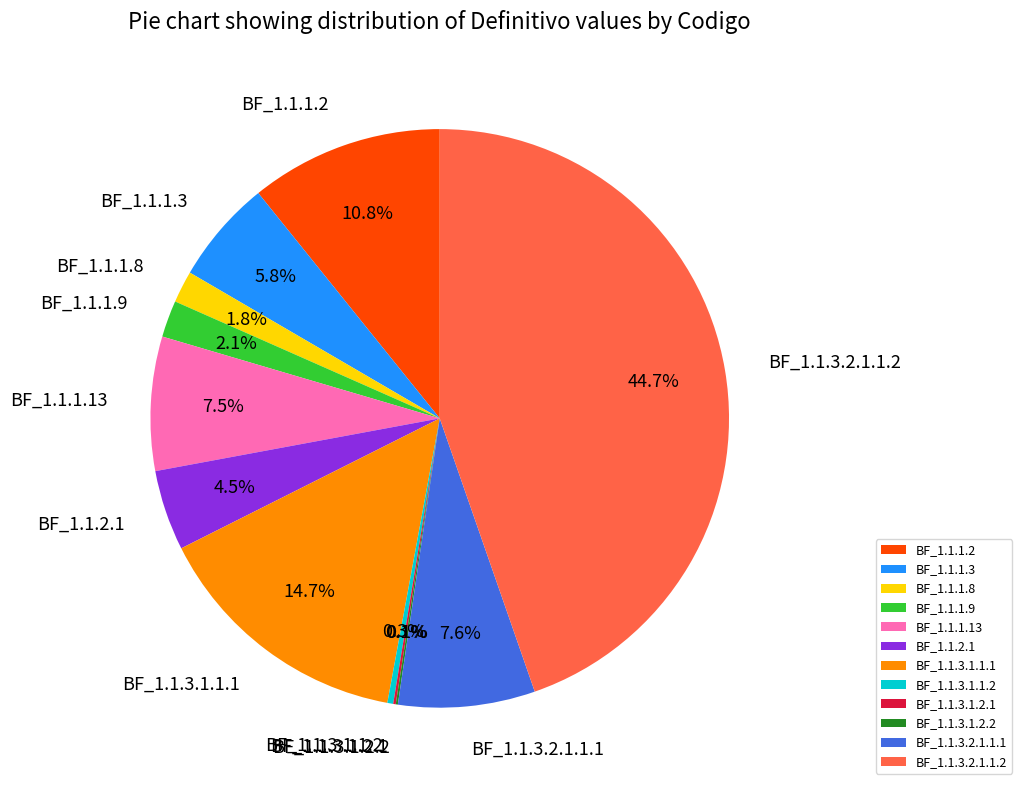

Which slice is the largest?

BF_1.1.3.2.1.1.2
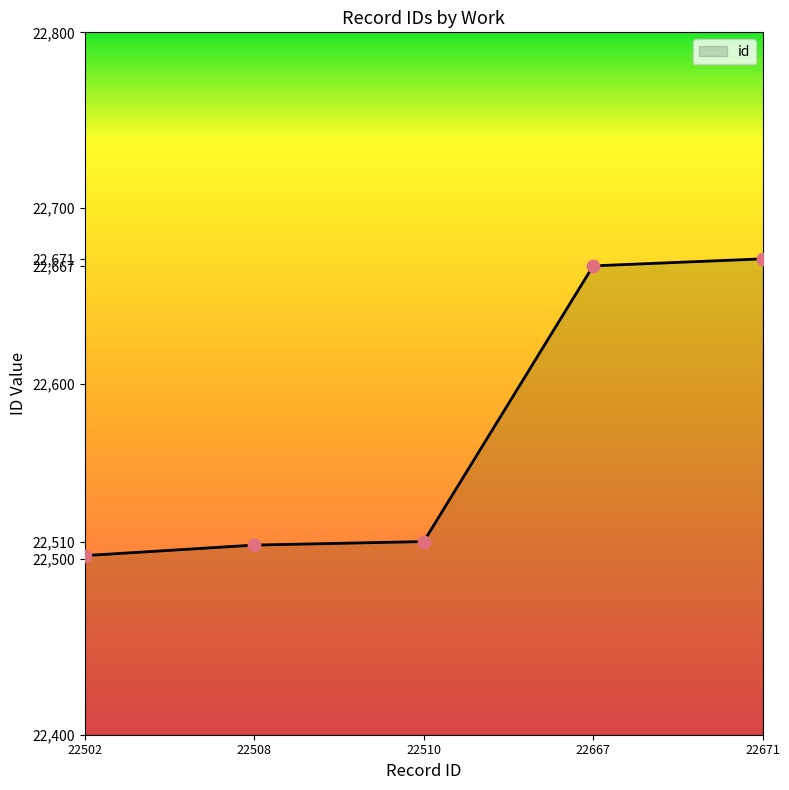

What is the change in value from 22502 to 22667?

+165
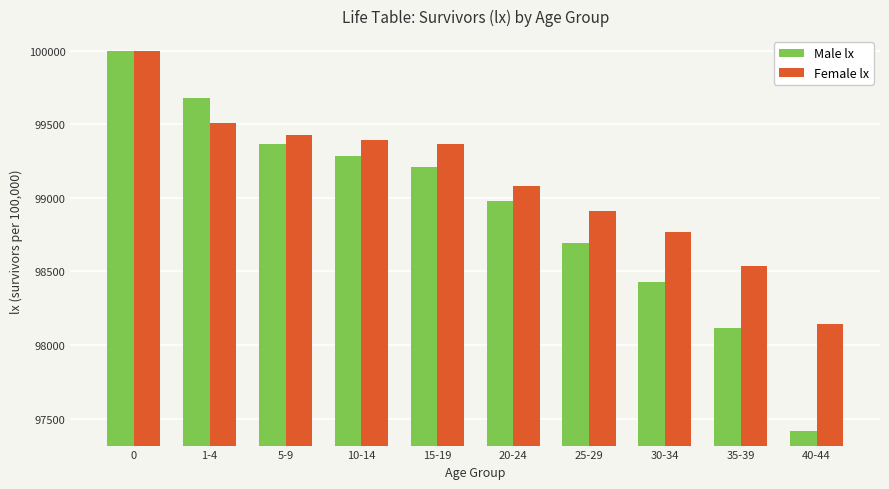

True or false: Female lx has a value of 145615 at 30-34.

False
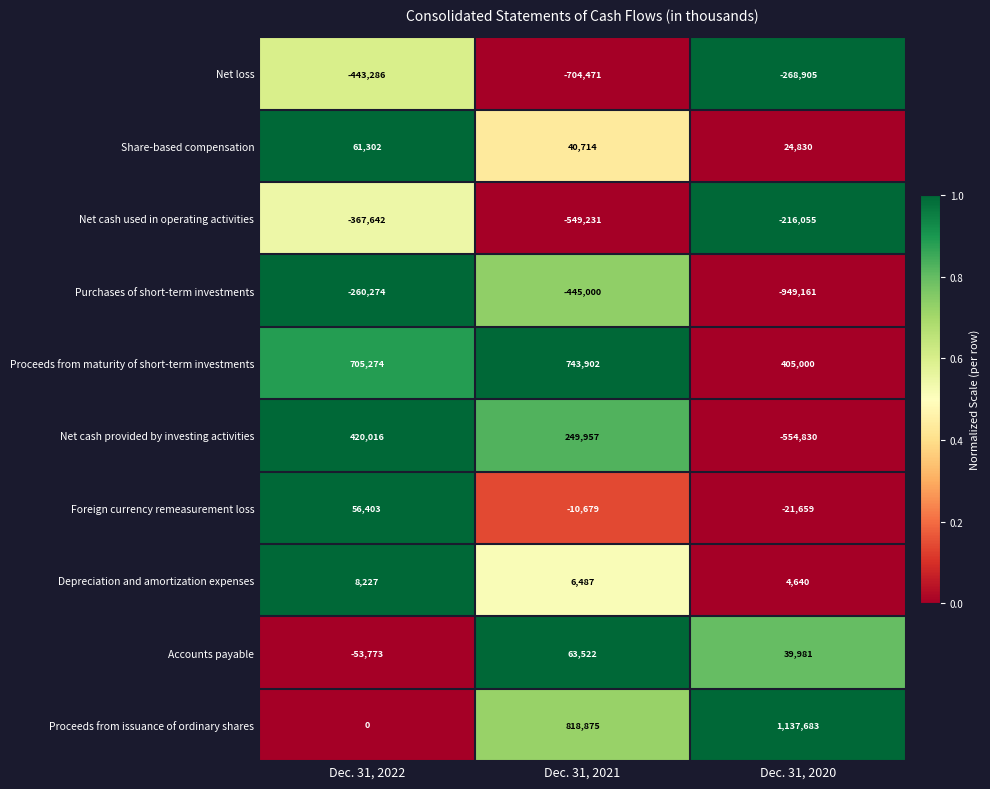

What is the spread (max minus min) of values at Dec. 31, 2020?

2086844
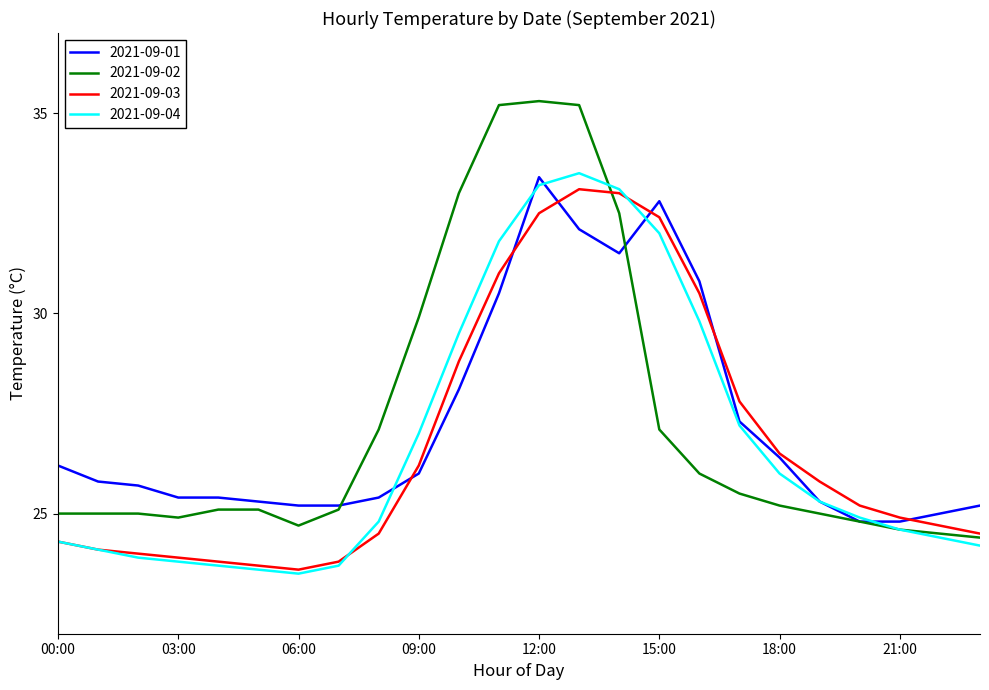

What is the minimum value shown in the chart?

23.5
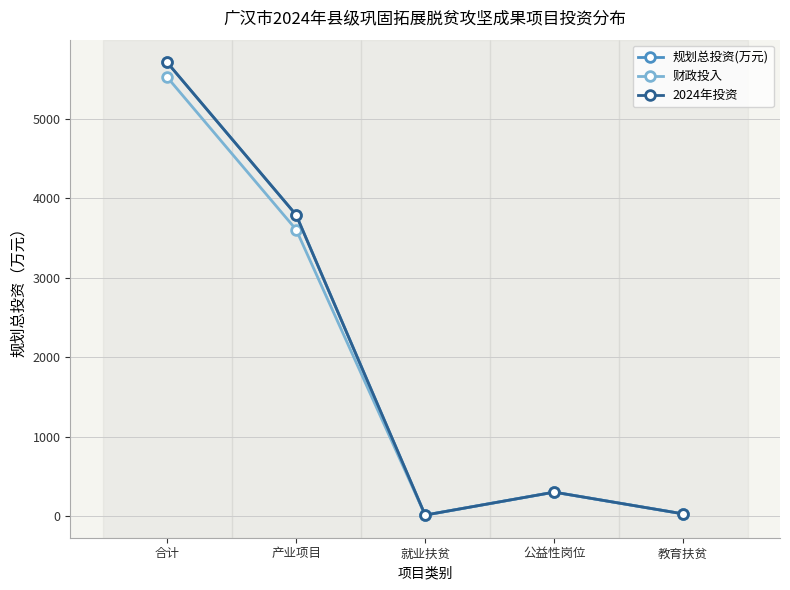

True or false: 规划总投资(万元) and 2024年投资 cross at least once.

False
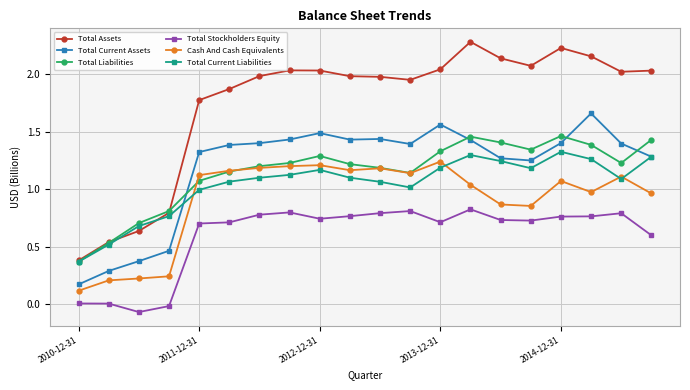

What is the greatest value displayed?

2.3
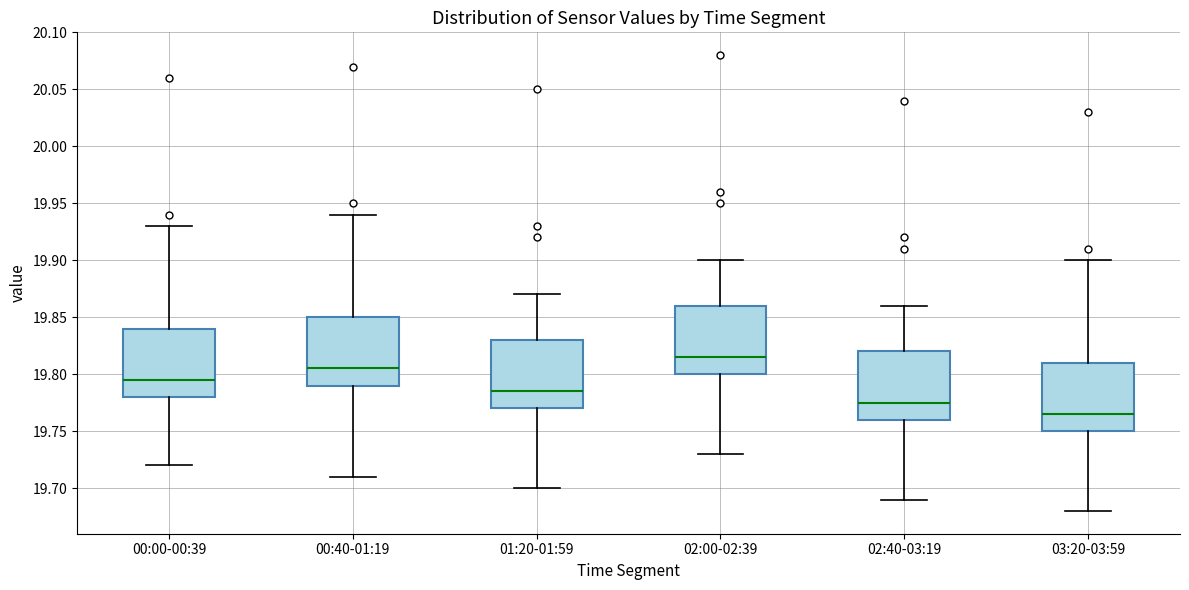

Where does the upper whisker of the box for 00:00-00:39 end on the y-axis? The values are not printed on the chart, so give them approximately, as read against the axis.

19.930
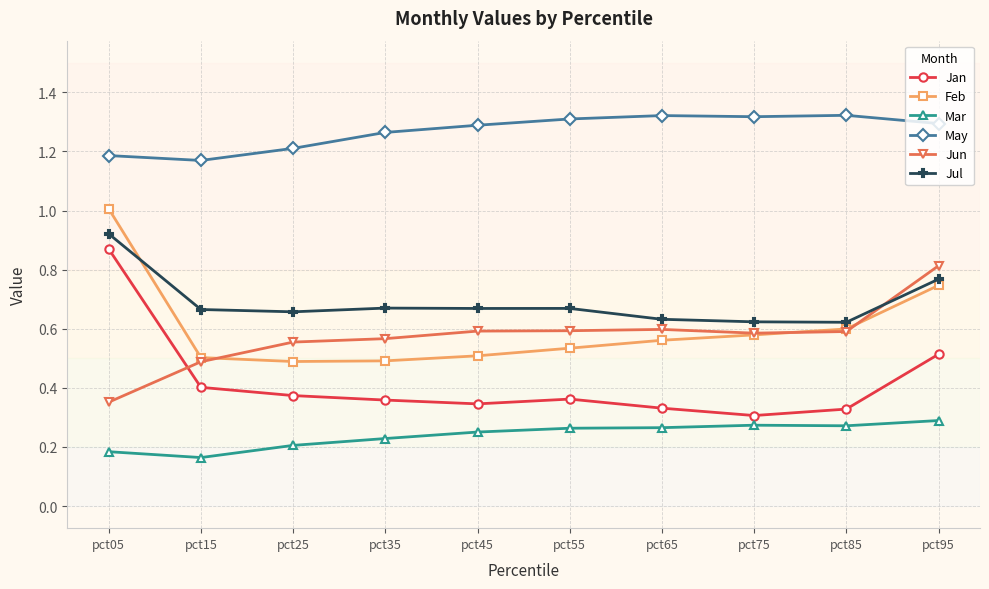

Rank the series by their maximum value, from lowest to highest.

Mar, Jun, Jan, Jul, Feb, May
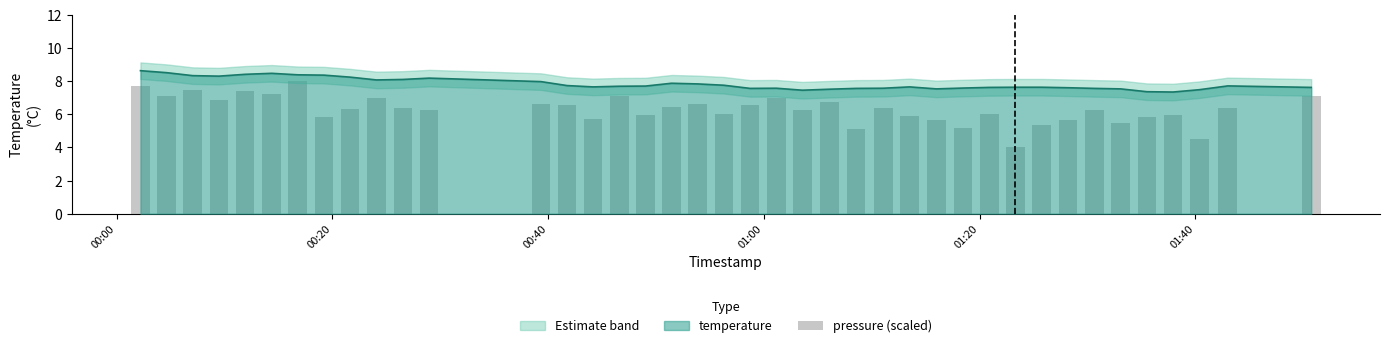

Count the number of categories in the chart.

40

____________________

Exercise objective: Locate every line in the rows above that contains the word "chart" and copy each of those lines out in full.

The completed task:
What is the minimum value shown in the chart?
Where does the upper whisker of the box for 00:00-00:39 end on the y-axis? The values are not printed on the chart, so give them approximately, as read against the axis.
Count the number of categories in the chart.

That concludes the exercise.